How the Piano Changed Music
The concept of using dynamic markings (which indicate the relative loudness of different sections in the music) in sheet music came about around the same time as the piano — for good reason. Before the invention of the piano by Bartolomeo Cristofori in 1709, most composers were confined to writing most of their pieces for either the harpsichord or the clavichord; neither instrument had the capability to play both soft and loud sounds easily.

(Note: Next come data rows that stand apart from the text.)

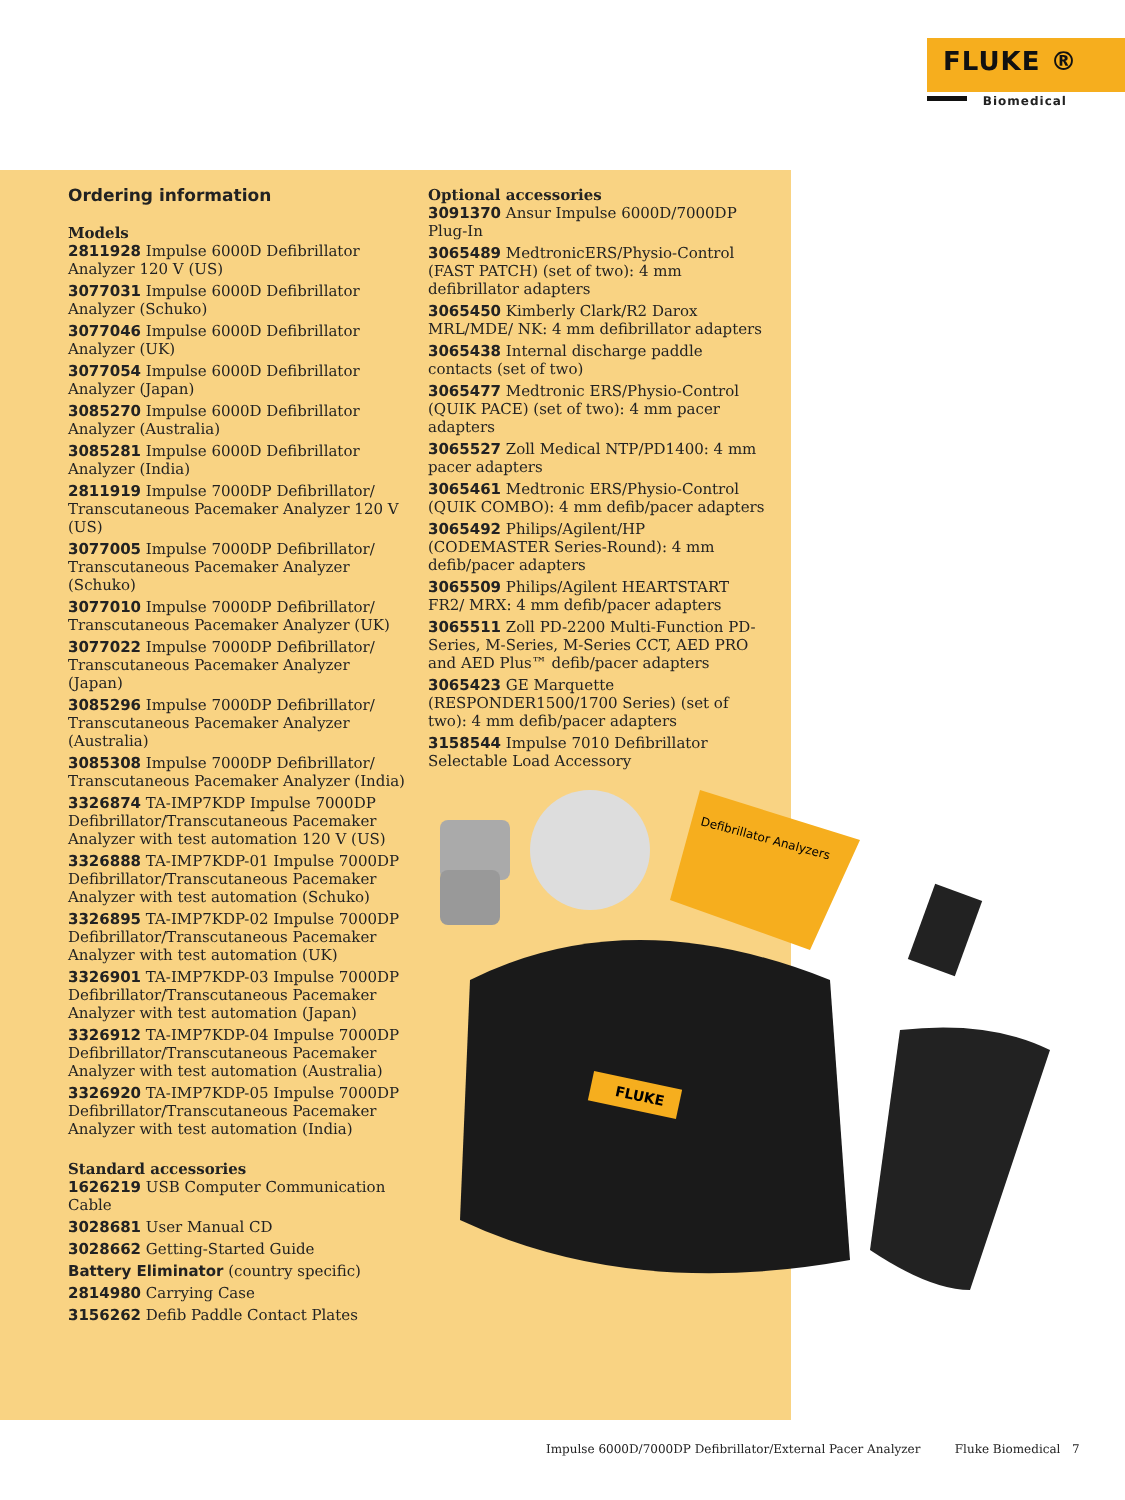FLUKE ®
Biomedical
Ordering information
Models
2811928 Impulse 6000D Defibrillator Analyzer 120 V (US)
3077031 Impulse 6000D Defibrillator Analyzer (Schuko)
3077046 Impulse 6000D Defibrillator Analyzer (UK)
3077054 Impulse 6000D Defibrillator Analyzer (Japan)
3085270 Impulse 6000D Defibrillator Analyzer (Australia)
3085281 Impulse 6000D Defibrillator Analyzer (India)
2811919 Impulse 7000DP Defibrillator/ Transcutaneous Pacemaker Analyzer 120 V (US)
3077005 Impulse 7000DP Defibrillator/ Transcutaneous Pacemaker Analyzer (Schuko)
3077010 Impulse 7000DP Defibrillator/ Transcutaneous Pacemaker Analyzer (UK)
3077022 Impulse 7000DP Defibrillator/ Transcutaneous Pacemaker Analyzer (Japan)
3085296 Impulse 7000DP Defibrillator/ Transcutaneous Pacemaker Analyzer (Australia)
3085308 Impulse 7000DP Defibrillator/ Transcutaneous Pacemaker Analyzer (India)
3326874 TA-IMP7KDP Impulse 7000DP Defibrillator/Transcutaneous Pacemaker Analyzer with test automation 120 V (US)
3326888 TA-IMP7KDP-01 Impulse 7000DP Defibrillator/Transcutaneous Pacemaker Analyzer with test automation (Schuko)
3326895 TA-IMP7KDP-02 Impulse 7000DP Defibrillator/Transcutaneous Pacemaker Analyzer with test automation (UK)
3326901 TA-IMP7KDP-03 Impulse 7000DP Defibrillator/Transcutaneous Pacemaker Analyzer with test automation (Japan)
3326912 TA-IMP7KDP-04 Impulse 7000DP Defibrillator/Transcutaneous Pacemaker Analyzer with test automation (Australia)
3326920 TA-IMP7KDP-05 Impulse 7000DP Defibrillator/Transcutaneous Pacemaker Analyzer with test automation (India)
Standard accessories
1626219 USB Computer Communication Cable
3028681 User Manual CD
3028662 Getting-Started Guide
Battery Eliminator (country specific)
2814980 Carrying Case
3156262 Defib Paddle Contact Plates
Optional accessories
3091370 Ansur Impulse 6000D/7000DP Plug-In
3065489 MedtronicERS/Physio-Control (FAST PATCH) (set of two): 4 mm defibrillator adapters
3065450 Kimberly Clark/R2 Darox MRL/MDE/ NK: 4 mm defibrillator adapters
3065438 Internal discharge paddle contacts (set of two)
3065477 Medtronic ERS/Physio-Control (QUIK PACE) (set of two): 4 mm pacer adapters
3065527 Zoll Medical NTP/PD1400: 4 mm pacer adapters
3065461 Medtronic ERS/Physio-Control (QUIK COMBO): 4 mm defib/pacer adapters
3065492 Philips/Agilent/HP (CODEMASTER Series-Round): 4 mm defib/pacer adapters
3065509 Philips/Agilent HEARTSTART FR2/ MRX: 4 mm defib/pacer adapters
3065511 Zoll PD-2200 Multi-Function PD-Series, M-Series, M-Series CCT, AED PRO and AED Plus™ defib/pacer adapters
3065423 GE Marquette (RESPONDER1500/1700 Series) (set of two): 4 mm defib/pacer adapters
3158544 Impulse 7010 Defibrillator Selectable Load Accessory
Defibrillator Analyzers
FLUKE
Impulse 6000D/7000DP Defibrillator/External Pacer Analyzer Fluke Biomedical 7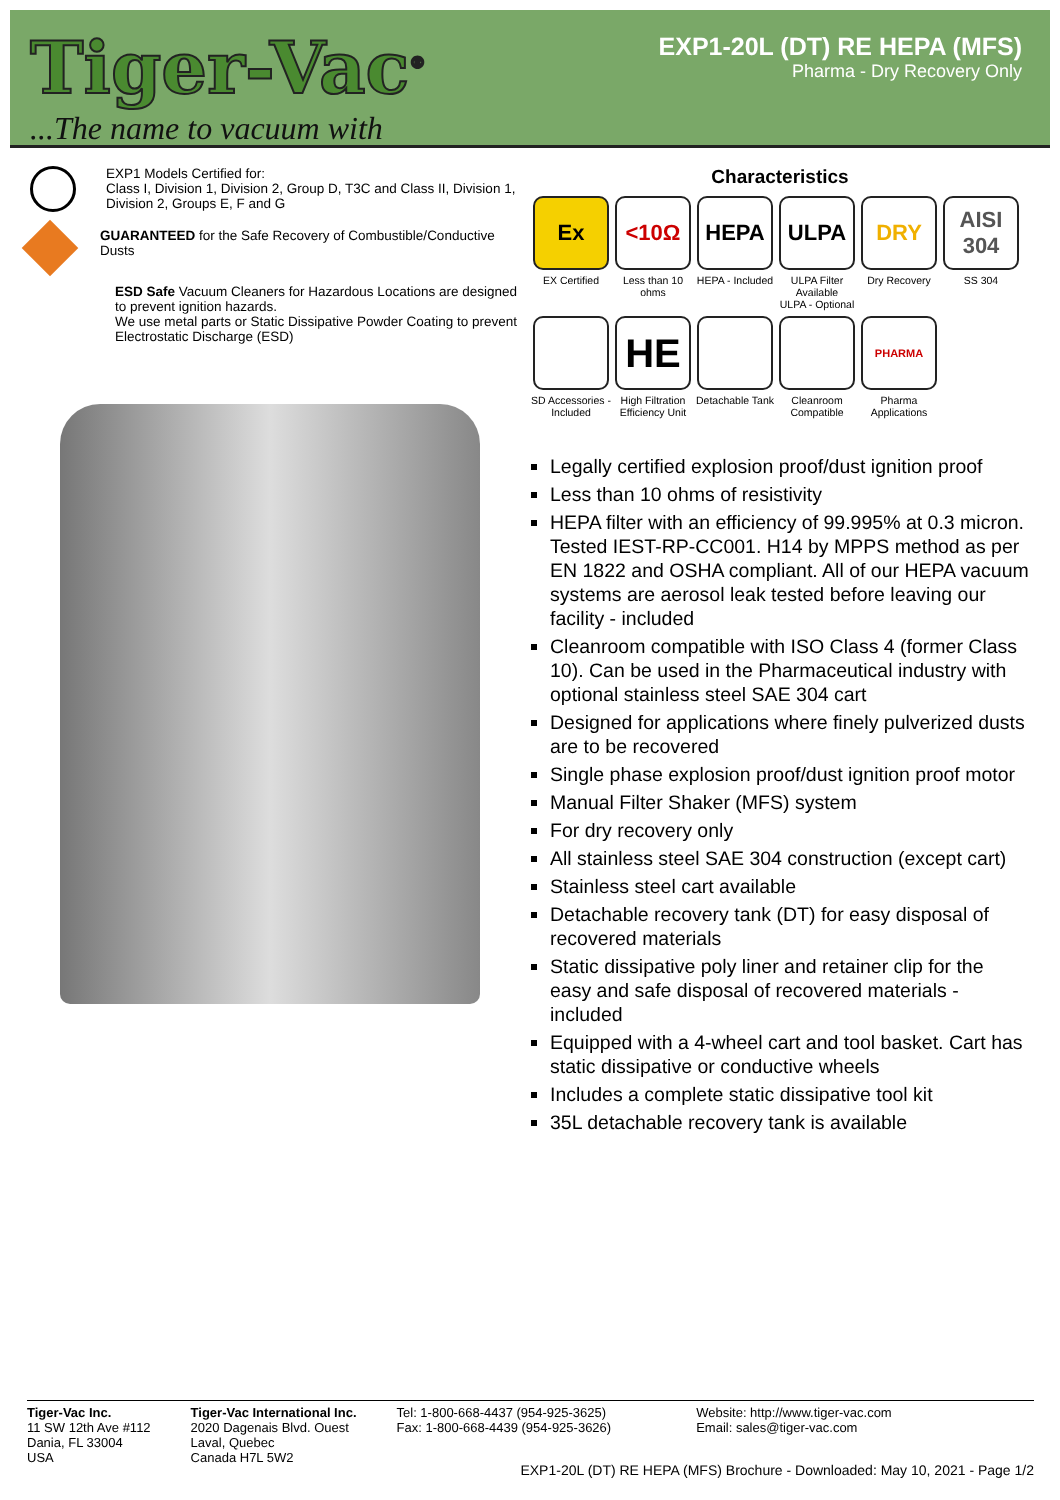Tiger-Vac<sup>®</sup>
...The name to vacuum with
EXP1-20L (DT) RE HEPA (MFS)
Pharma - Dry Recovery Only
EXP1 Models Certified for:
Class I, Division 1, Division 2, Group D, T3C and Class II, Division 1, Division 2, Groups E, F and G
GUARANTEED for the Safe Recovery of Combustible/Conductive Dusts
ESD Safe Vacuum Cleaners for Hazardous Locations are designed to prevent ignition hazards.
We use metal parts or Static Dissipative Powder Coating to prevent Electrostatic Discharge (ESD)
Characteristics
Ex
EX Certified
<10Ω
Less than 10 ohms
HEPA
HEPA - Included
ULPA
ULPA Filter Available
ULPA - Optional
DRY
Dry Recovery
AISI 304
SS 304
SD Accessories - Included
HE
High Filtration Efficiency Unit
Detachable Tank
Cleanroom Compatible
PHARMA
Pharma Applications
Legally certified explosion proof/dust ignition proof
Less than 10 ohms of resistivity
HEPA filter with an efficiency of 99.995% at 0.3 micron. Tested IEST-RP-CC001. H14 by MPPS method as per EN 1822 and OSHA compliant. All of our HEPA vacuum systems are aerosol leak tested before leaving our facility - included
Cleanroom compatible with ISO Class 4 (former Class 10). Can be used in the Pharmaceutical industry with optional stainless steel SAE 304 cart
Designed for applications where finely pulverized dusts are to be recovered
Single phase explosion proof/dust ignition proof motor
Manual Filter Shaker (MFS) system
For dry recovery only
All stainless steel SAE 304 construction (except cart)
Stainless steel cart available
Detachable recovery tank (DT) for easy disposal of recovered materials
Static dissipative poly liner and retainer clip for the easy and safe disposal of recovered materials - included
Equipped with a 4-wheel cart and tool basket. Cart has static dissipative or conductive wheels
Includes a complete static dissipative tool kit
35L detachable recovery tank is available
Tiger-Vac Inc.
11 SW 12th Ave #112
Dania, FL 33004
USA
Tiger-Vac International Inc.
2020 Dagenais Blvd. Ouest
Laval, Quebec
Canada H7L 5W2
Tel: 1-800-668-4437 (954-925-3625)
Fax: 1-800-668-4439 (954-925-3626)
Website: http://www.tiger-vac.com
Email: sales@tiger-vac.com
EXP1-20L (DT) RE HEPA (MFS) Brochure - Downloaded: May 10, 2021 - Page 1/2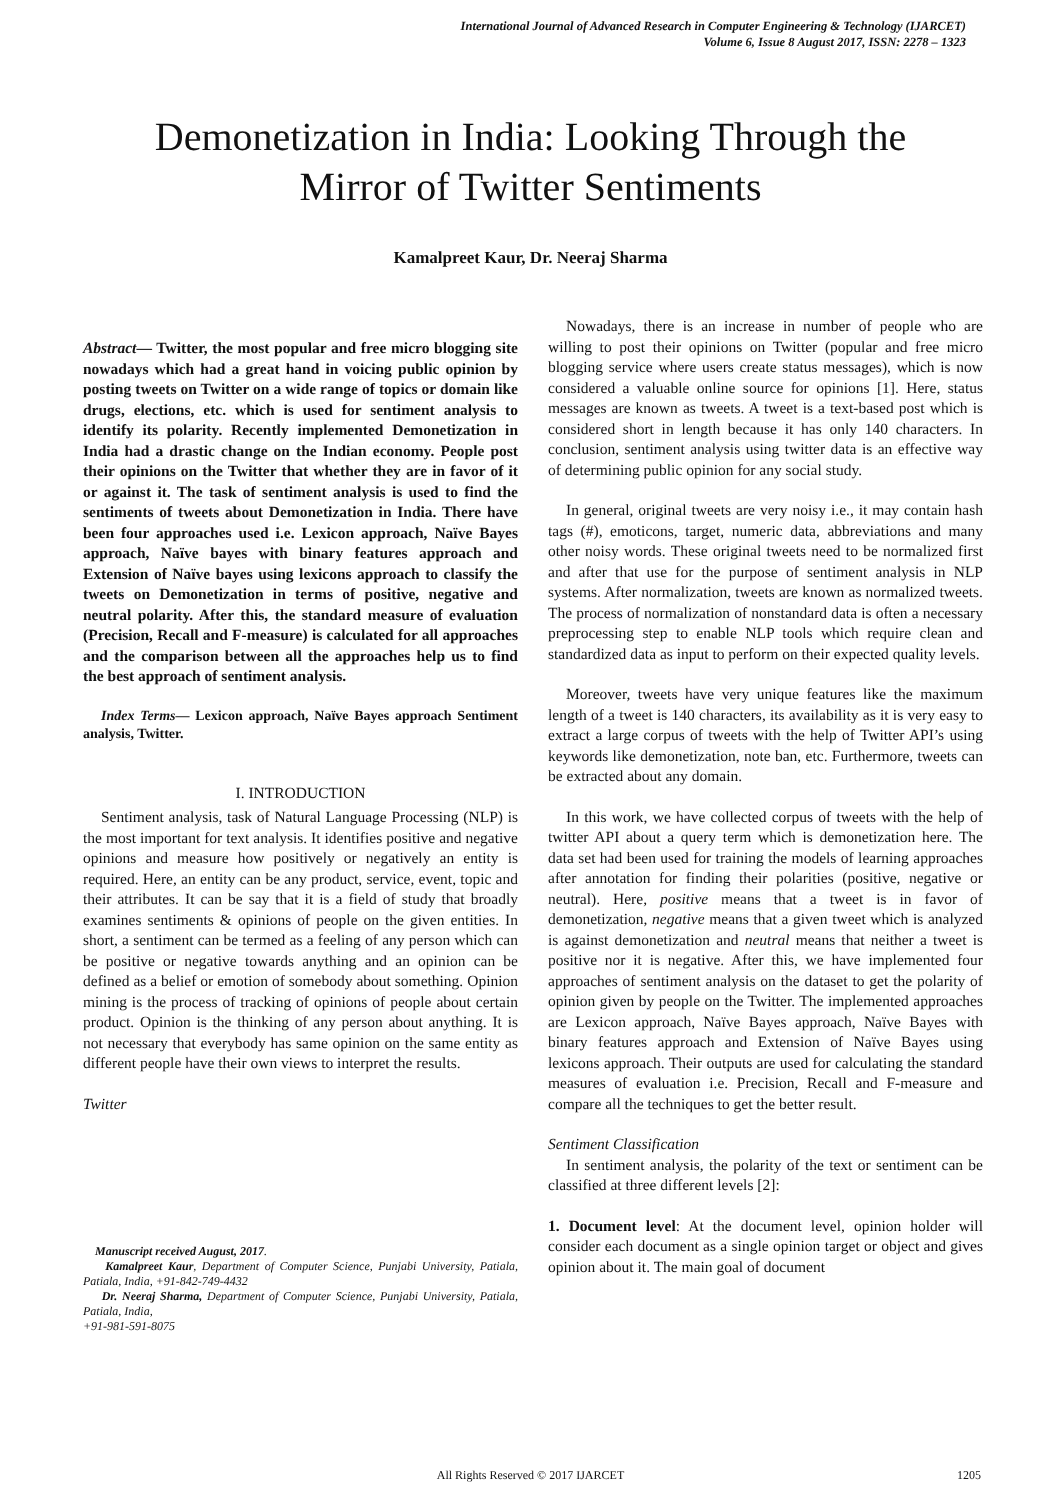International Journal of Advanced Research in Computer Engineering & Technology (IJARCET)
Volume 6, Issue 8 August 2017, ISSN: 2278 – 1323
Demonetization in India: Looking Through the
Mirror of Twitter Sentiments
Kamalpreet Kaur, Dr. Neeraj Sharma
Abstract— Twitter, the most popular and free micro blogging site nowadays which had a great hand in voicing public opinion by posting tweets on Twitter on a wide range of topics or domain like drugs, elections, etc. which is used for sentiment analysis to identify its polarity. Recently implemented Demonetization in India had a drastic change on the Indian economy. People post their opinions on the Twitter that whether they are in favor of it or against it. The task of sentiment analysis is used to find the sentiments of tweets about Demonetization in India. There have been four approaches used i.e. Lexicon approach, Naïve Bayes approach, Naïve bayes with binary features approach and Extension of Naïve bayes using lexicons approach to classify the tweets on Demonetization in terms of positive, negative and neutral polarity. After this, the standard measure of evaluation (Precision, Recall and F-measure) is calculated for all approaches and the comparison between all the approaches help us to find the best approach of sentiment analysis.
Index Terms— Lexicon approach, Naïve Bayes approach Sentiment analysis, Twitter.
I. INTRODUCTION
Sentiment analysis, task of Natural Language Processing (NLP) is the most important for text analysis. It identifies positive and negative opinions and measure how positively or negatively an entity is required. Here, an entity can be any product, service, event, topic and their attributes. It can be say that it is a field of study that broadly examines sentiments & opinions of people on the given entities. In short, a sentiment can be termed as a feeling of any person which can be positive or negative towards anything and an opinion can be defined as a belief or emotion of somebody about something. Opinion mining is the process of tracking of opinions of people about certain product. Opinion is the thinking of any person about anything. It is not necessary that everybody has same opinion on the same entity as different people have their own views to interpret the results.
Twitter
Manuscript received August, 2017.
Kamalpreet Kaur, Department of Computer Science, Punjabi University, Patiala, Patiala, India, +91-842-749-4432
Dr. Neeraj Sharma, Department of Computer Science, Punjabi University, Patiala, Patiala, India,
+91-981-591-8075
Nowadays, there is an increase in number of people who are willing to post their opinions on Twitter (popular and free micro blogging service where users create status messages), which is now considered a valuable online source for opinions [1]. Here, status messages are known as tweets. A tweet is a text-based post which is considered short in length because it has only 140 characters. In conclusion, sentiment analysis using twitter data is an effective way of determining public opinion for any social study.
In general, original tweets are very noisy i.e., it may contain hash tags (#), emoticons, target, numeric data, abbreviations and many other noisy words. These original tweets need to be normalized first and after that use for the purpose of sentiment analysis in NLP systems. After normalization, tweets are known as normalized tweets. The process of normalization of nonstandard data is often a necessary preprocessing step to enable NLP tools which require clean and standardized data as input to perform on their expected quality levels.
Moreover, tweets have very unique features like the maximum length of a tweet is 140 characters, its availability as it is very easy to extract a large corpus of tweets with the help of Twitter API’s using keywords like demonetization, note ban, etc. Furthermore, tweets can be extracted about any domain.
In this work, we have collected corpus of tweets with the help of twitter API about a query term which is demonetization here. The data set had been used for training the models of learning approaches after annotation for finding their polarities (positive, negative or neutral). Here, positive means that a tweet is in favor of demonetization, negative means that a given tweet which is analyzed is against demonetization and neutral means that neither a tweet is positive nor it is negative. After this, we have implemented four approaches of sentiment analysis on the dataset to get the polarity of opinion given by people on the Twitter. The implemented approaches are Lexicon approach, Naïve Bayes approach, Naïve Bayes with binary features approach and Extension of Naïve Bayes using lexicons approach. Their outputs are used for calculating the standard measures of evaluation i.e. Precision, Recall and F-measure and compare all the techniques to get the better result.
Sentiment Classification
In sentiment analysis, the polarity of the text or sentiment can be classified at three different levels [2]:
1. Document level: At the document level, opinion holder will consider each document as a single opinion target or object and gives opinion about it. The main goal of document
All Rights Reserved © 2017 IJARCET 1205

The reason for this is that the basic internal design of both the harpsichord and the clavichord follows the design of a stringed instrument. However, instead of having one's fingers in direct contact with the string, as with a guitar or a fiddle, harpsichords and clavichords are fitted with a plucking mechanism inside the instrument itself. When a certain key is pressed, the corresponding internal string is plucked by the mechanism. No matter how hard or soft you press the keys of either instrument, the resulting volume is pretty much the same. Therefore, clavichords were used for quiet pieces of music that required lots of vibrato (quavering quality to notes that usually comes from a stringed instrument), whereas harpsichords were used for louder, brighter-sounding pieces.
Although the piano looks a lot like these two other instruments, it's really very different. The piano incorporates a hammer-and-lever mechanism that strikes each string with the same force as the human finger on the piano key did; this is why the piano is considered a percussive instrument. The piano made both quiet and loud sounds possible on the same instrument, and, therefore, in the same musical piece. This is why the piano was originally named the gravicèmbalo col pian e forte, or "harpsichord with soft and loud." The name was later shortened to pianoforte and, finally, to piano.
Since its inception, the piano has been the universal tool of choice for composing music, because almost every note you would ever want to work with is present on the keyboard, right there in front of you. Most pianos have at least 7 octaves to work with, and concert pianos can have more than 12 octaves.
You want to compose music for an oboe? The lower registers of the piano work quite nicely. Pieces written for strings can be easily hammered out in the middle and upper registers. And unlike most other instruments, you can hit chords and multiple notes simultaneously on a piano, which works well for trying to figure out how that multi-instrument orchestral piece you're writing will eventually sound.
You can blame the fact that the piano was invented by an Italian for the bulk of tempo and dynamic markings being Italian words. From day one of the piano's release to the initially Italian market, composers were finding new ways to write music on this spectacularly flexible instrument.